E’ riverberata persino tra gli impervi wadi desertici dell’Arabia Orientale l’eco del manrovescio diplomatico rifilato platealmente, dai leader europei che contano, al primo ministro italiano, i cui segni rimarranno metaforicamente stampati sulle gote liftate per gli anni a venire. Non era mai successo che dalle decisioni gravi su una guerra venisse escluso il governo del paese dal cui territorio vengono condotte le operazioni belliche più importanti. A meno che non si trattasse di una colonia. Persino alla Germania, che da questo conflitto si è defilata e a cui pare ostile, viene conferita voce in capitolo. Ma per le macchiette, ai tavoli che contano, posti non si riservano.

C’è poco da piagnucolare, come gli ascari dattilografi che blaterano di schiaffo ingiustificato sulle prime pagine, si dolgono dell’umiliazione e si infervorano di “sacrosanta indignazione”. Fintanto che si ballano i minuetti al G8 o al G20 un pagliaccio chansonnier a cena si può anche tollerare. Per quanto possa dare sui nervi ai commensali, trattasi di presenza innocua. Ma quando si affrontano faccende serie e gli eventi incalzano è inutile far finta di prestare attenzione al miglior presidente del Consiglio degli ultimi 150 o 1500 anni.

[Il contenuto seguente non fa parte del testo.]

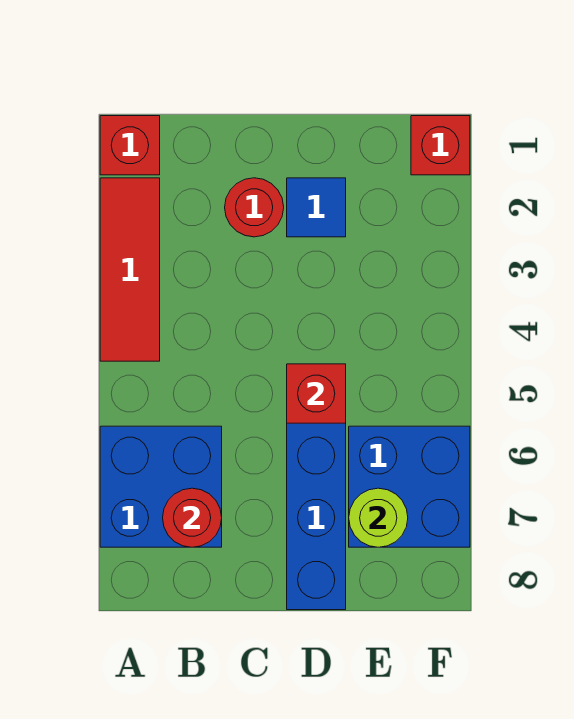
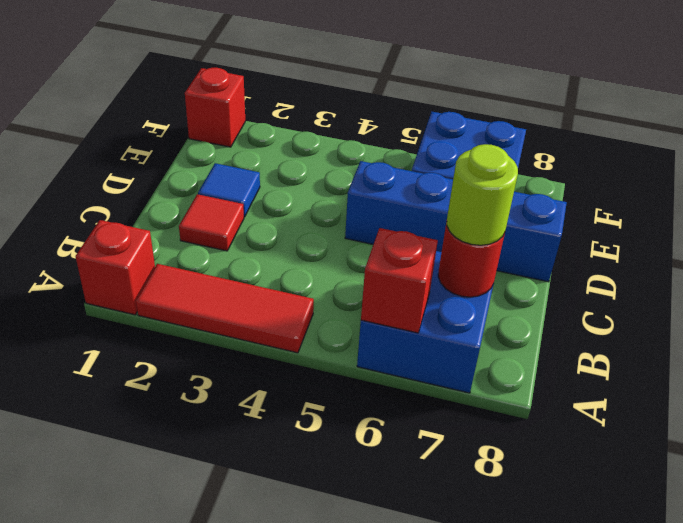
red 1x1 round brick [225,178,284,237] -> red 1x1 tile [179,194,244,251]
red 1x1 brick [287,364,346,423] -> red 1x1 brick moved to [361,228,438,333]
lime 1x1 round brick [349,488,408,547] -> lime 1x1 round brick moved to [447,144,518,245]

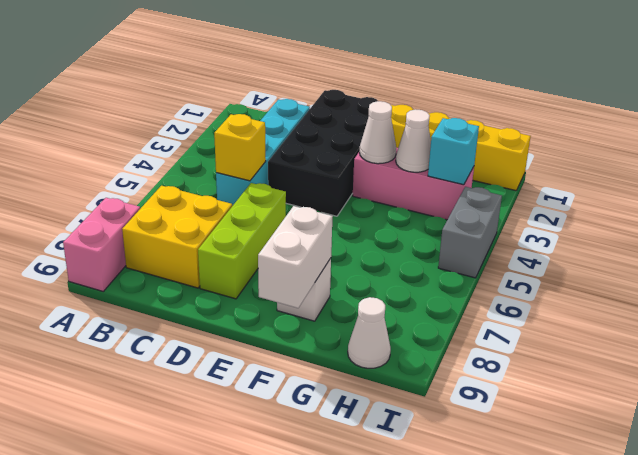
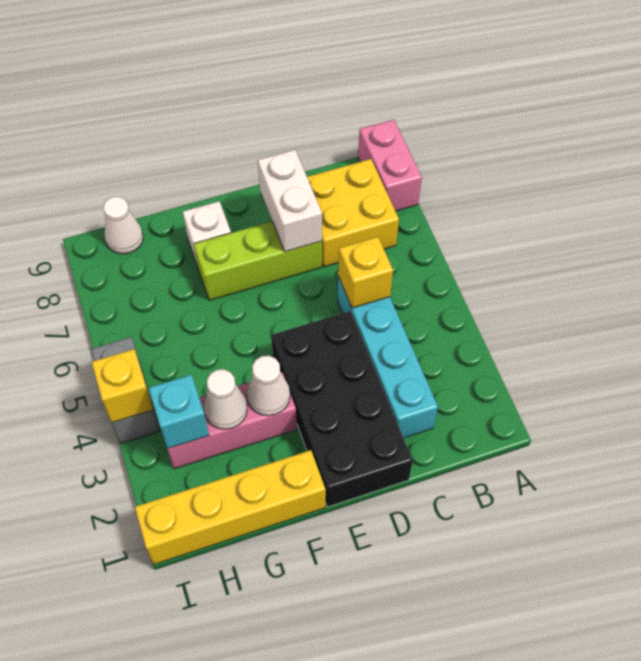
lime 1x3 brick [198,183,286,299] -> lime 1x3 brick turned to [194,221,322,301]
white 1x2 brick [258,206,333,308] -> white 1x2 brick moved to [258,150,322,252]
none -> yellow 1x1 brick [92,349,153,423]

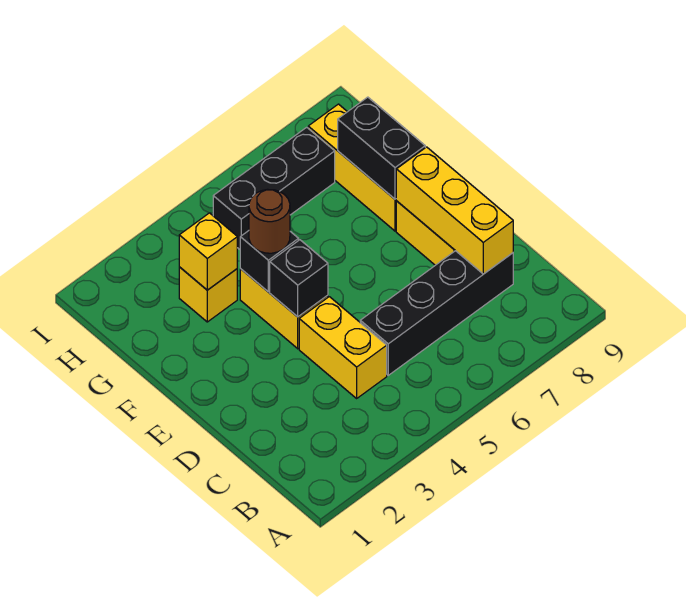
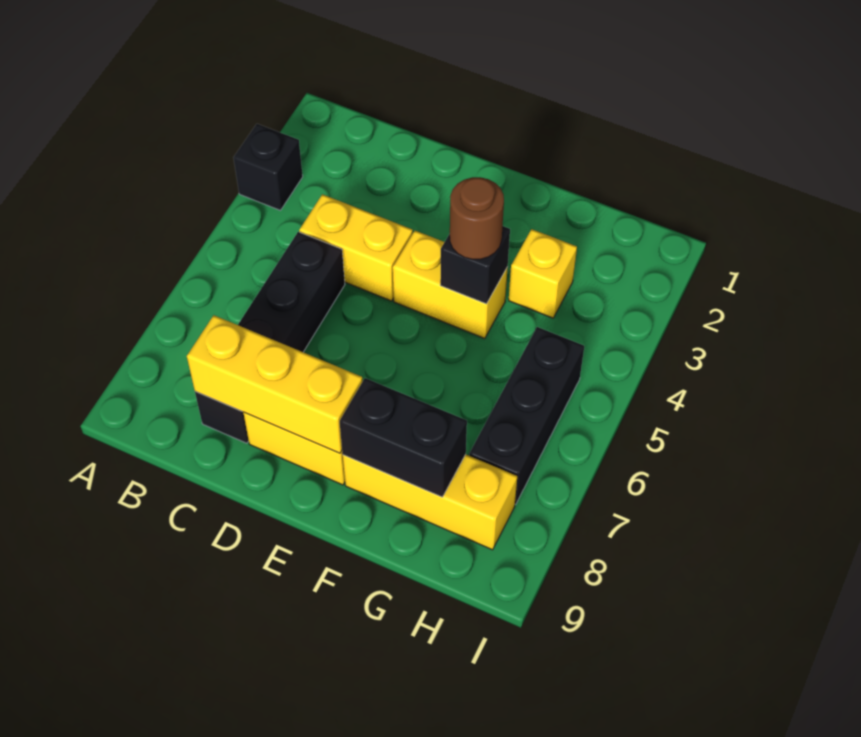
black 1x1 brick [270,240,328,317] -> black 1x1 brick moved to [233,124,303,210]
yellow 1x1 brick [179,213,237,290] -> none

Del resto, anche un sovrumano sforzo di diplomazia sarebbe stato vano, perché ciò che oggi si afferma a Palazzo Chigi, domani si smentisce dalla Farnesina e comunque poco dopo arriva da Via Bellerio la dichiarazione che liquida il tutto con sussieguo. Che credibilità può avere un governo dove il ministro degli Esteri, che in questo momento riveste un ruolo cruciale, si inventa di sana pianta un’iniziativa congiunta con la Germania? Figurarsi se la Merkel, a rischio di liquidazione politica dopo un impressionante filotto di disfatte elettorali, abbia voglia di seppellire la propria residua credibilità presentandosi (senza sganasciarsi) di fronte ai media tedeschi ed internazionali per illustrare un’iniziativa sulla Libia insieme a Berlusconi. Saranno gli effetti dell’irradiazione solare in Val Badia o ad Antigua.

Tuttavia è fuorviante considerare l’umiliazione patita da Berlusconi e Frattini come il frutto di una decisione deliberata: lo sgarbo è comunque un atto rivolto all’indirizzo se non proprio di un potente almeno di qualcuno che conti qualcosa, che abbia un ruolo. A volte è un modo per colpire un avversario, di irritare un rivale, al limite di sottolineare una distanza. I primi ministri dei grandi paesi europei, c’è da scommettere, non nutrivano alcuno di questi propositi. L’Italia di Berlusconi per loro è semplicemente inesistente. Se proprio se ne fossero curati, al limite avranno pensato di fare un favore al vecchio istrione sul viale del tramonto. Non avranno voluto distoglierlo dallo show al Tribunale di Milano oppure dalle più piacevoli incombenze da sbrigare nei bassifondi di Arcore tra Coca Light e lap dance.